O argumento de que os Estados Unidos podem e devem ser capazes de escapar impunes de tudo isso por causa de nossos valores democráticos ou do compromisso com os direitos humanos e a dignidade humana, nosso sistema judiciário justo, nosso executivo com princípios e nosso diligente legislativo até pode convencer algumas pessoas ansiosas por uma briga com a China — aquelas pessoas para quem só existem os Bons (nós) e os Maus (eles) — mas para o resto de nós deveria deixar um gosto amargo, ainda mais considerando o atual governo.
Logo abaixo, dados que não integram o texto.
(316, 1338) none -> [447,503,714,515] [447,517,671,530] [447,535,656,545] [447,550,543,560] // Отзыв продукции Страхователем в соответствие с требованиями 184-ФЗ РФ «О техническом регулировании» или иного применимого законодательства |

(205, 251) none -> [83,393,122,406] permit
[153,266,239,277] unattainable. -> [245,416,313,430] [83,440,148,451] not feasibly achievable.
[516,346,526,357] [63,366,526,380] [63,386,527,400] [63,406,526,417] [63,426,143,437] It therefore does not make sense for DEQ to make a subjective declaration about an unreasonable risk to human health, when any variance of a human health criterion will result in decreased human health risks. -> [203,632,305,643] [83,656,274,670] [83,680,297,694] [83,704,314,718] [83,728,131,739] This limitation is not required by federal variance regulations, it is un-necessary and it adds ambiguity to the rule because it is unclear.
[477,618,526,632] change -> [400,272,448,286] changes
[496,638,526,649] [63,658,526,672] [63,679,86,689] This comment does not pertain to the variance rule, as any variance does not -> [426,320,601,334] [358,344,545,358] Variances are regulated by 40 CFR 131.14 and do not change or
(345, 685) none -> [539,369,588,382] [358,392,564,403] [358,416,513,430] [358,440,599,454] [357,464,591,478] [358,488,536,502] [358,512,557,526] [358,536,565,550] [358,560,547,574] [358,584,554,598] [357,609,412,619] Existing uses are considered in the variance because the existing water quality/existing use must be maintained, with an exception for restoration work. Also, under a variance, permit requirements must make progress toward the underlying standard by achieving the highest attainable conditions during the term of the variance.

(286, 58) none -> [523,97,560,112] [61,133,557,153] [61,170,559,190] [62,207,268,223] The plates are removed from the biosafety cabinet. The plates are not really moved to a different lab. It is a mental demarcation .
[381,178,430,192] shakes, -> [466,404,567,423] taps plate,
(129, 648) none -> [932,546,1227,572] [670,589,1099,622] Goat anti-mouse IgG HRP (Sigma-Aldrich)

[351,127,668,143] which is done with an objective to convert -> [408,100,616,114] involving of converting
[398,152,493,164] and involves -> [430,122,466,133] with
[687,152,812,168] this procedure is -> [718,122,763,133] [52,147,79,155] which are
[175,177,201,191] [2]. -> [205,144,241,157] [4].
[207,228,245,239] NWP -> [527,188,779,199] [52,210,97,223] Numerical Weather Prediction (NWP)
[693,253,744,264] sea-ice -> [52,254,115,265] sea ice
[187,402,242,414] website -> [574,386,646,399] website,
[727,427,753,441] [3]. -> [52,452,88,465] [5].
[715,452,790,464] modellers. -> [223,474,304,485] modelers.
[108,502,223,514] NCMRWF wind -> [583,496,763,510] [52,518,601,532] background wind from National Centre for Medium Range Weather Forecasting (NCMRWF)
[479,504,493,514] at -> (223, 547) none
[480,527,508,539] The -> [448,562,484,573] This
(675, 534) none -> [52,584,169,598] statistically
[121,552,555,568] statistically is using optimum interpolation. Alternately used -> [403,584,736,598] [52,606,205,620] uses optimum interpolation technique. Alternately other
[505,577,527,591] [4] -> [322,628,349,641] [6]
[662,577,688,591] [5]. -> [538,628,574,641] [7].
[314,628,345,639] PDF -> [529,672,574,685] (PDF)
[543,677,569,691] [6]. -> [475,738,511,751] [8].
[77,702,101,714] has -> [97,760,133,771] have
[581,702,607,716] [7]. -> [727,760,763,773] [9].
Alardear o “estado de direito” superior dos EUA contra as práticas chinesas para lidar com os dados é pouco reconfortante quando agentes federais sem identificação estão enfiando pessoas em vans e o Departamento de Justiça é comandado por um cupincha escancarado da Casa Branca. Você vai ouvir e ler muito, nas próximas semanas, sobre como o programa “Rede Limpa” de Pompeo pode significar o início de duas internets fraturadas: uma rede Vermelha Chinesa e uma Orgulhosamente Americana. Será crucial ter em mente que, embora a visão chinesa para o futuro tecnológico seja revoltante, perigosa e deva ser enfrentada como for possível, a rede americana é tudo, menos limpa.